L'Unità di Crisi della Protezione Civile della Regione Campania ha quindi spiegato che "dal pomeriggio sono stati esaminati 139 tamponi presso il centro di riferimento dell'ospedale Cotugno. 23 di questi sono risultati positivi. Come per tutti gli altri, si attende la conferma ufficiale da parte dell'Istituto Superiore di Sanità.". Questo l'ultimo bollettino della task force istituita dalla Regione Campania per far fronte all'emergenza coronavirus, che porta il totale dei positivi in Campania a 180, oltre ai due guariti ed all'uomo deceduto oggi.

Questa invece la suddivisione dei positivi, per provincia: a Napoli, 100 positivi (di cui 56 a Napoli, 16 nell'Asl Napoli 2, 28 nell'Asl Napoli 3); 26 i positivi nel Casertano; 17 nel Salernitano; 7 nell'Avellinese; 2 nel Beneventano.
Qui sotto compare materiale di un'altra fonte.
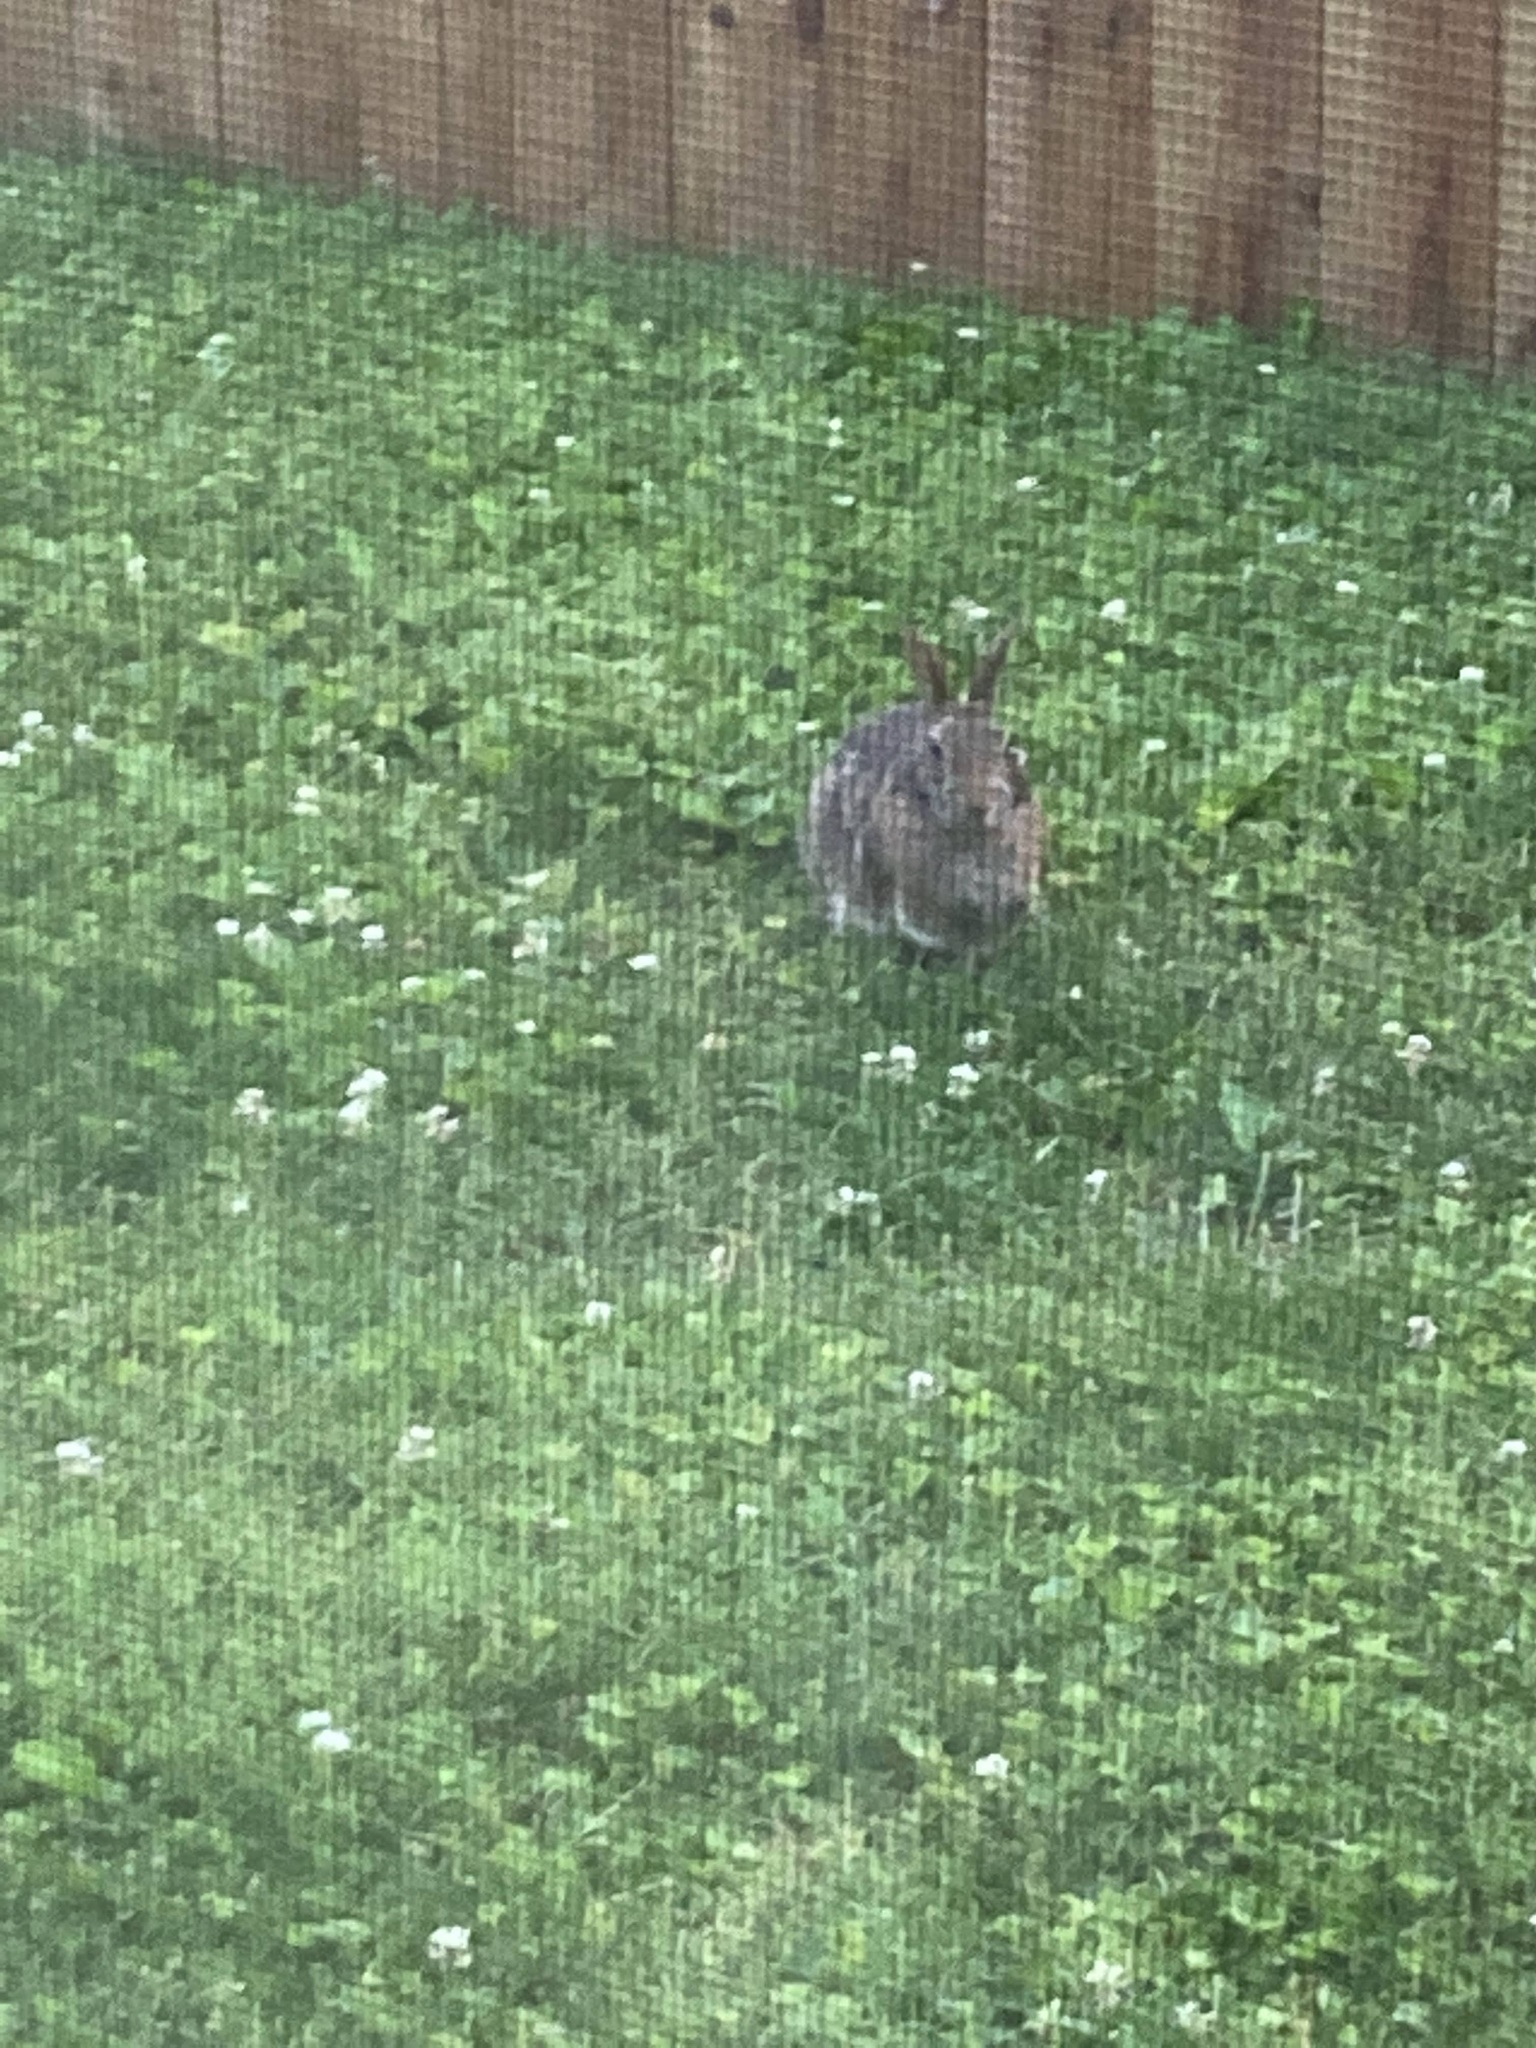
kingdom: Animalia
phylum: Chordata
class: Mammalia
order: Lagomorpha
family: Leporidae
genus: Sylvilagus
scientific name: Sylvilagus floridanus
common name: Eastern cottontail
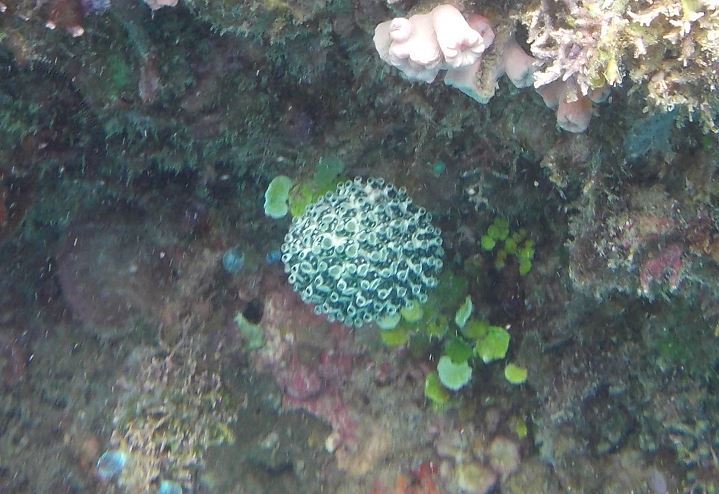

A questi si aggiungono altri 5 provenienti da altre province italiane.

Il governatore Vincenzo De Luca ha poi espresso la sua preoccupazione per la situazione negli ospedali: "Una situazione preoccupante è quella dei medici, che mano mano si stanno contagiando: abbiamo 6 medici positivi alla Federico II. La situazione – ha aggiunto – rischia di aggravarsi nei prossimi giorni e c'è un evidente sovraccarico di lavoro per medici, infermieri e personale amministrativo. Cominciamo ad avere problemi anche da quel punto di vista".

Nel conteggio dei casi di coronavirus in Campania vanno purtroppo inserite anche le persone decedute. Si tratta di un uomo di 46 anni di Mondragone, nella provincia di Caserta, già affetto da patologie pregresse; di una donna ultraottantenne di San Prisco, ancora nella provincia di Caserta; e di una donna di 81 anni di Ercolano, nella provincia di Napoli, deceduta all'ospedale Santa Maria della Pietà di Nola.